**Data for processing**
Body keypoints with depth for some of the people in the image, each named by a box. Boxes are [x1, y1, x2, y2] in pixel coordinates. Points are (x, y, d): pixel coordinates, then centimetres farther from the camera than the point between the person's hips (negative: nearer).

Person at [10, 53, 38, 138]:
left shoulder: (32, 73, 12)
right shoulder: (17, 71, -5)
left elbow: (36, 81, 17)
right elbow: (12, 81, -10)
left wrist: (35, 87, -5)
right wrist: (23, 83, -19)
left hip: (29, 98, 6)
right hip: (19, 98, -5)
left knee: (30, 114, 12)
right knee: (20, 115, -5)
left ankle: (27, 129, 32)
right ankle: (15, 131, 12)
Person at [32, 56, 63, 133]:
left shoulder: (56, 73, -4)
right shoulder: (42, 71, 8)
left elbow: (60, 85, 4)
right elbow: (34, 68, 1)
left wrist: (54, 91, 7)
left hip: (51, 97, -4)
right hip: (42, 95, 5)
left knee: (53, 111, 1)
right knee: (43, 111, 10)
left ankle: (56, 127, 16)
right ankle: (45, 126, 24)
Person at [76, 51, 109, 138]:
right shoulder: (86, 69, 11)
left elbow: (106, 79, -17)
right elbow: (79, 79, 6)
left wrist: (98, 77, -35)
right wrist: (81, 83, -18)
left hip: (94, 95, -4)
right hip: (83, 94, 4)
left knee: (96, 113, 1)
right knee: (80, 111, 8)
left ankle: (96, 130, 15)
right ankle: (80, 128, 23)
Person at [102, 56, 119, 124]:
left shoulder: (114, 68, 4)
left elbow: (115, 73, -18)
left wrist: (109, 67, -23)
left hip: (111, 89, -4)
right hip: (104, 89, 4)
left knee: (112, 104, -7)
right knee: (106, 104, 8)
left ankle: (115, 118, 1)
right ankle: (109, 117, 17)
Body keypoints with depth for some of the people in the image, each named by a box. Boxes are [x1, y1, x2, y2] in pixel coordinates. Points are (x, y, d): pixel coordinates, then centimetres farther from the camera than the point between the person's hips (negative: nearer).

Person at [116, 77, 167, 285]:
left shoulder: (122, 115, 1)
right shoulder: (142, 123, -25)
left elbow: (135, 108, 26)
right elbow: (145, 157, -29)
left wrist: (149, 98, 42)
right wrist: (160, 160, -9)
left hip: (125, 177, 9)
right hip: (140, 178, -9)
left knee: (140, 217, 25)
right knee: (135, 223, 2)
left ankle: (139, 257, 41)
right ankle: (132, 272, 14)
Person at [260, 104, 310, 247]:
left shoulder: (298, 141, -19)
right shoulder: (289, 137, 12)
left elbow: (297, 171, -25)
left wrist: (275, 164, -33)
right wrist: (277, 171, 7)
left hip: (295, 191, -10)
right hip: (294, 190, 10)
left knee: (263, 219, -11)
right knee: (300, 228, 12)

**Goal of the exercise**
The answer must be the full listing, written out word for word.

**Exercise result**
Body keypoints with depth for some of the people in the image, each named by a box. Boxes are [x1, y1, x2, y2] in pixel coordinates. Points are (x, y, d): pixel coordinates, then centimetres farther from the camera than the point between the person's hips (negative: nearer).

Person at [10, 53, 38, 138]:
left shoulder: (32, 73, 12)
right shoulder: (17, 71, -5)
left elbow: (36, 81, 17)
right elbow: (12, 81, -10)
left wrist: (35, 87, -5)
right wrist: (23, 83, -19)
left hip: (29, 98, 6)
right hip: (19, 98, -5)
left knee: (30, 114, 12)
right knee: (20, 115, -5)
left ankle: (27, 129, 32)
right ankle: (15, 131, 12)
Person at [32, 56, 63, 133]:
left shoulder: (56, 73, -4)
right shoulder: (42, 71, 8)
left elbow: (60, 85, 4)
right elbow: (34, 68, 1)
left wrist: (54, 91, 7)
left hip: (51, 97, -4)
right hip: (42, 95, 5)
left knee: (53, 111, 1)
right knee: (43, 111, 10)
left ankle: (56, 127, 16)
right ankle: (45, 126, 24)
Person at [76, 51, 109, 138]:
right shoulder: (86, 69, 11)
left elbow: (106, 79, -17)
right elbow: (79, 79, 6)
left wrist: (98, 77, -35)
right wrist: (81, 83, -18)
left hip: (94, 95, -4)
right hip: (83, 94, 4)
left knee: (96, 113, 1)
right knee: (80, 111, 8)
left ankle: (96, 130, 15)
right ankle: (80, 128, 23)
Person at [102, 56, 119, 124]:
left shoulder: (114, 68, 4)
left elbow: (115, 73, -18)
left wrist: (109, 67, -23)
left hip: (111, 89, -4)
right hip: (104, 89, 4)
left knee: (112, 104, -7)
right knee: (106, 104, 8)
left ankle: (115, 118, 1)
right ankle: (109, 117, 17)
Body keypoints with depth for some of the people in the image, each named by a box. Boxes are [x1, y1, x2, y2] in pixel coordinates. Points are (x, y, d): pixel coordinates, then centimetres farther from the camera than the point between the person's hips (negative: nearer).

Person at [116, 77, 167, 285]:
left shoulder: (122, 115, 1)
right shoulder: (142, 123, -25)
left elbow: (135, 108, 26)
right elbow: (145, 157, -29)
left wrist: (149, 98, 42)
right wrist: (160, 160, -9)
left hip: (125, 177, 9)
right hip: (140, 178, -9)
left knee: (140, 217, 25)
right knee: (135, 223, 2)
left ankle: (139, 257, 41)
right ankle: (132, 272, 14)
Person at [260, 104, 310, 247]:
left shoulder: (298, 141, -19)
right shoulder: (289, 137, 12)
left elbow: (297, 171, -25)
left wrist: (275, 164, -33)
right wrist: (277, 171, 7)
left hip: (295, 191, -10)
right hip: (294, 190, 10)
left knee: (263, 219, -11)
right knee: (300, 228, 12)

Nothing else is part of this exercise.